Jesus, however, didn’t throw a fit & demand to see results. He trusted that the results
would be what they would be. He would only do what God called Him to. He’d keep swinging the sword & using the arrows in hopes that sooner or later the weapons would hit their mark & people would see that He really was Messiah.
God calls us to be faithful at repentance. He doesn’t call us to be successful. How often do we quit & give up because we aren’t getting the results we want. Maybe we stop praying for someone. We stop reaching out. We stop taking care of someone that needs our help, because we don’t get the appreciation we want.
When we quit, or when we complain the whole time we are doing something, we aren’t being faithful at repentance. Leave the rewards up to God. Be faithful in the way you raise your children. Be faithful in prayer. Be faithful at your job. Be faithful as a spouse.
It’s in the nothingness of the cross that Christians are victorious. It’s in defeat that Christians are triumphant. That makes life complicated. We’d rather be #1. Yet, all human beings have value & worth even if their lives appear to be nothing & vanity. It’s just not easy to live a life that appears to be filled with nothing.
----------------
Turn the paragraph beginning "When we quit" in the passage on faithfulness above into a brief bulleted list that keeps its main points.

### MATERIAL SHOWN
----------------
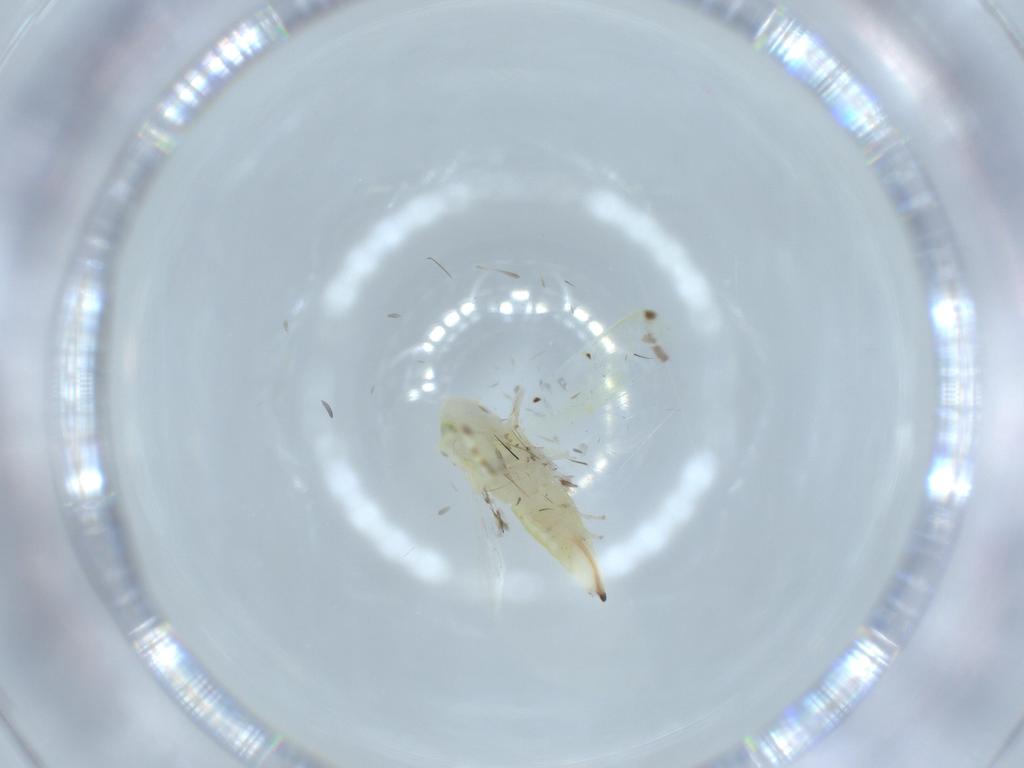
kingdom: Animalia
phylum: Arthropoda
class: Insecta
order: Hemiptera
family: Cicadellidae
----------------
### EXERCISE RESPONSE
- Quitting, or complaining the whole time we do something, is not being faithful at repentance.
- Leave the rewards up to God.
- Be faithful in raising your children, in prayer, at your job, and as a spouse.